▶ [TASKS TO CARRY OUT]
a) In the truck story, what time does the Ford dealership close on Sundays?
b) Quote the part of the truck story that opens with the words containing "A pressed tin" and closes with "two television sets.".
c) Extend the truck story from the point where it stops.

━━━━━ EXTRACT TO READ ━━━━━

So we called one of the folks who had been with us on the trip and explained what was going on. We set up a provisional meeting place--the one McDonald's in Globe, which was just down the road from where the tow truck was supposed to be meeting us. Hey, it was gonna take her at least an hour and a half to get to Globe, might as well have a place to meet established. If she arrived and we weren't there, she was to call us. If we didn't answer, assume we were with the tow and would call as soon as we had signal to let her know where to go. Otherwise, we'd call when we returned with the truck and guide her to us.

Well, we got back to town with the truck before she arrived. We called, and sent her directions to the saloon nearest the Ford dealership because that was the nearest place where we could sit and wait. The dealership closes at 1:00 on Sundays; it was now almost 2:00.

So we went to have a beer. If the blue laws say we may, then who are we to argue? It was like being a kid again and tagging along to the pool halls with my father and grandfather. Check it out:



A pressed tin ceiling wayyyy up there, pool tables on the floor, and paintings of nekkid and semi-nekkid ladies on the walls. Too much fun. Established in 1902 and the only real changes have been the additions of two television sets.

So Mischief came and fetched us home again, and now we're dealing with the aftermath. Calling the towing company to get our keys over to the garage so they can get into the truck to fix the problem, and then next weekend we'll be back on the road for three hours fetching the truck back home from Globe (siiiiiigh). I have a blanket bee on Saturday that I've been anticipating since February, so that's not negotiable. That means Sunday will be eaten getting up and fetching the truck, so Saturday night's party will either be a quick show up, walk around once, then go home and to bed--or a no-go entirely.

━━━━━ SUPPLIED INFORMATION ━━━━━

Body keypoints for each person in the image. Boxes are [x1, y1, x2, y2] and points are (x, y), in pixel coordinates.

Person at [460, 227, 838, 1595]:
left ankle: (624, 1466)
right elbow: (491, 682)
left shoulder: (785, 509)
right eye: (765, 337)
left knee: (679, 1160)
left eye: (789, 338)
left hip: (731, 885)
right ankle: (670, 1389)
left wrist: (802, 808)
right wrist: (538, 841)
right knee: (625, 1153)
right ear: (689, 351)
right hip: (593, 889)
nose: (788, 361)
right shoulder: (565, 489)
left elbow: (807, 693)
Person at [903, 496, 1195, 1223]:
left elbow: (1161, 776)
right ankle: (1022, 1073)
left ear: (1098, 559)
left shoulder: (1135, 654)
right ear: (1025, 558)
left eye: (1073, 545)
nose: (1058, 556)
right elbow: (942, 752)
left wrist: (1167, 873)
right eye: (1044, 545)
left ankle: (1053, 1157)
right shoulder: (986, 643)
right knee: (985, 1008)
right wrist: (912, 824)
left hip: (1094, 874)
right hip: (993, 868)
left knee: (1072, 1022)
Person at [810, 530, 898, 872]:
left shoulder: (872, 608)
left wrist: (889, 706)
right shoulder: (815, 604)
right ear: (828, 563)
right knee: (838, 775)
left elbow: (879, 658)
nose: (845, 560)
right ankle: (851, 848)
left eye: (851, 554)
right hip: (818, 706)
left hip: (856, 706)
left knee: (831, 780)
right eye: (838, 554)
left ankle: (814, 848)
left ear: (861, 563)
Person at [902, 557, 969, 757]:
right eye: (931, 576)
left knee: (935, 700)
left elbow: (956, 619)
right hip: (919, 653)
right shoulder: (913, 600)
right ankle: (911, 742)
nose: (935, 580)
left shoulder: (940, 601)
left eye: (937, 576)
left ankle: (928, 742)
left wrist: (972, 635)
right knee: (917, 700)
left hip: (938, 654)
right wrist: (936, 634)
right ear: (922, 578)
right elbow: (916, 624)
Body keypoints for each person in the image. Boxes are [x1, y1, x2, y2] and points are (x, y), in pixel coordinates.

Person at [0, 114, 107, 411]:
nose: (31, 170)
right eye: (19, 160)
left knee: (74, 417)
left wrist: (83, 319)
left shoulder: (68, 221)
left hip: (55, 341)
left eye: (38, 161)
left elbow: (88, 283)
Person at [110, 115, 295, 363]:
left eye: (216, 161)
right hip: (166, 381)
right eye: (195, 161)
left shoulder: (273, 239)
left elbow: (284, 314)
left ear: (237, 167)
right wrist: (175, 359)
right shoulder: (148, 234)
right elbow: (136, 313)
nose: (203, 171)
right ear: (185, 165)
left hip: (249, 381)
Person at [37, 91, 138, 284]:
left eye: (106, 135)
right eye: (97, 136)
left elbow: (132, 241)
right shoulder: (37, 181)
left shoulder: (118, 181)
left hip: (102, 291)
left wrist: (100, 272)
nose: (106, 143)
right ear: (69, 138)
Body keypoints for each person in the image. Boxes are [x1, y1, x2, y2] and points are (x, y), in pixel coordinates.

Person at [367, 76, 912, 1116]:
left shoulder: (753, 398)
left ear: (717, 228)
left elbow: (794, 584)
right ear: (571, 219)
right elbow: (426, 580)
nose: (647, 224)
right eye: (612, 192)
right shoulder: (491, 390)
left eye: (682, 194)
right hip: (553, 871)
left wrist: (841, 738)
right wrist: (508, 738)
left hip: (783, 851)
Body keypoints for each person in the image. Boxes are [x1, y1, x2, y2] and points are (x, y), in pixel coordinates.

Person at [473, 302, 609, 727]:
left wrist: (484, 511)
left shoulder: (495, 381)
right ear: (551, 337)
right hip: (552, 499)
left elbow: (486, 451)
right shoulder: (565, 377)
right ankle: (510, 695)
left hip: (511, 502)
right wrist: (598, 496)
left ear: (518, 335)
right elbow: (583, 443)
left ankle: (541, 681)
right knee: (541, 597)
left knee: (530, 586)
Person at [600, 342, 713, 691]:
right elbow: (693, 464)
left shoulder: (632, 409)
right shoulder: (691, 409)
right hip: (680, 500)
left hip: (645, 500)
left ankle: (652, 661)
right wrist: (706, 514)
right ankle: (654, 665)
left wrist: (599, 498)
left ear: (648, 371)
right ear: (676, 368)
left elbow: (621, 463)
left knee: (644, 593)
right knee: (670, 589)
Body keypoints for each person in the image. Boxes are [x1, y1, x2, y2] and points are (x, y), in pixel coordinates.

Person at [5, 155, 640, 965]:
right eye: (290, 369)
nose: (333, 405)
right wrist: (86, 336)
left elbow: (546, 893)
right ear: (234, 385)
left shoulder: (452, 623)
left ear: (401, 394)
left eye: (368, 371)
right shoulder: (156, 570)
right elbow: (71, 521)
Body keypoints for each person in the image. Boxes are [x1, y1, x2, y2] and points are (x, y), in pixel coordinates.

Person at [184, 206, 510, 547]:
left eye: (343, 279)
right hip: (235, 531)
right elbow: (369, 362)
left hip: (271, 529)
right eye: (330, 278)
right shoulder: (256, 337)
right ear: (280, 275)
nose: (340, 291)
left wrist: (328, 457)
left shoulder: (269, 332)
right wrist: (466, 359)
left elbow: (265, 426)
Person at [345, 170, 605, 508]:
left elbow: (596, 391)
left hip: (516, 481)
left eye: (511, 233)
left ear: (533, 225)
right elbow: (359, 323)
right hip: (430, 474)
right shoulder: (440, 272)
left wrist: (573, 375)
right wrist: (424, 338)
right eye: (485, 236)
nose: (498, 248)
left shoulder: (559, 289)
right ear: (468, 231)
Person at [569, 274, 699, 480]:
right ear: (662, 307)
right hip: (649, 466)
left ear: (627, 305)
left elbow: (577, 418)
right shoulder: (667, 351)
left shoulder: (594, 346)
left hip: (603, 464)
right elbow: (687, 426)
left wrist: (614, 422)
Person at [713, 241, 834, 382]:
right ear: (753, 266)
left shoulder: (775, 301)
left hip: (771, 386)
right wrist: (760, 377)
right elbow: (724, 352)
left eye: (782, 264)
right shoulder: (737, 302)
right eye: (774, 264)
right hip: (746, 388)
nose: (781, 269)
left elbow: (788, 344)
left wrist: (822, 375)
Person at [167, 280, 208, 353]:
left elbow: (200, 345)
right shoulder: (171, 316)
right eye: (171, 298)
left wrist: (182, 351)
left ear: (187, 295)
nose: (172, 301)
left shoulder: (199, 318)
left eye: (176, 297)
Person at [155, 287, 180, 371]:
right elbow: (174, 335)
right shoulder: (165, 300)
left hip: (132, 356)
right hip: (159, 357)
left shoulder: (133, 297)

━━━━━

▶ [ANSWERS FOR EACH ITEM]
a) 1:00

b)
A pressed tin ceiling wayyyy up there, pool tables on the floor, and paintings of nekkid and semi-nekkid ladies on the walls. Too much fun. Established in 1902 and the only real changes have been the additions of two television sets.

c)
After this weekend, I'm thinking the latter.

Sunday, October 01, 2006

While Strolling on the Banks

Today tastes like the chocolate Coca-Cola cake my mother would make for birthdays if you begged specially. The old formula Coke, not the "classic formula" they came out with after the fiasco of new Coke. It's not the same, I've tried the recipie on my own, in nostalgic moments when I can conveniently forget that the recipe calls for three sticks of butter, and a cup of sugar on top of the half-sack of minature marshmallows, AND the Coke, AND the box of confectioner's sugar. Oh, did I forget the two cups of pecans?

Yup, it's a recipe out of Hell's Kitchen--nothing but sugar and fat. No redeeming virtues at all. But ever so yummy--carmelized sugar and chocolate in one gooey masterpiece, ready to go right out of the oven.

Did I mention it freezes well and microwaves beautifully? That would be why I'm out in the morning, walking for an hour before I go to the gym for my workout.

It may be spring when the swallows come back to Capistrano, but it's fall when the waterfowl come back to Phoenix. One hears that irrigation canals criss-cross the city, which made it possible to farm a water-hungry crop like citrus, and still nourish lawns and golf courses so people who move here from greener pastures to get away from winters and allergies can recreate what they left behind--moaning about the unbearable humidity and thier everlasting allergies.

But it's one thing to see photos, and another to live in a city that was laid out by Bradbury's golden-eyed Martians. Raised canals cut gouges through farmland turned suburbia, with parks and fields lying low beside them. In summer, when the monsoons have been niggardly with their moisture, the fields are irrigated--flooded--with water drawn from the canals, grass swaying under three inches of water soaking into the soil.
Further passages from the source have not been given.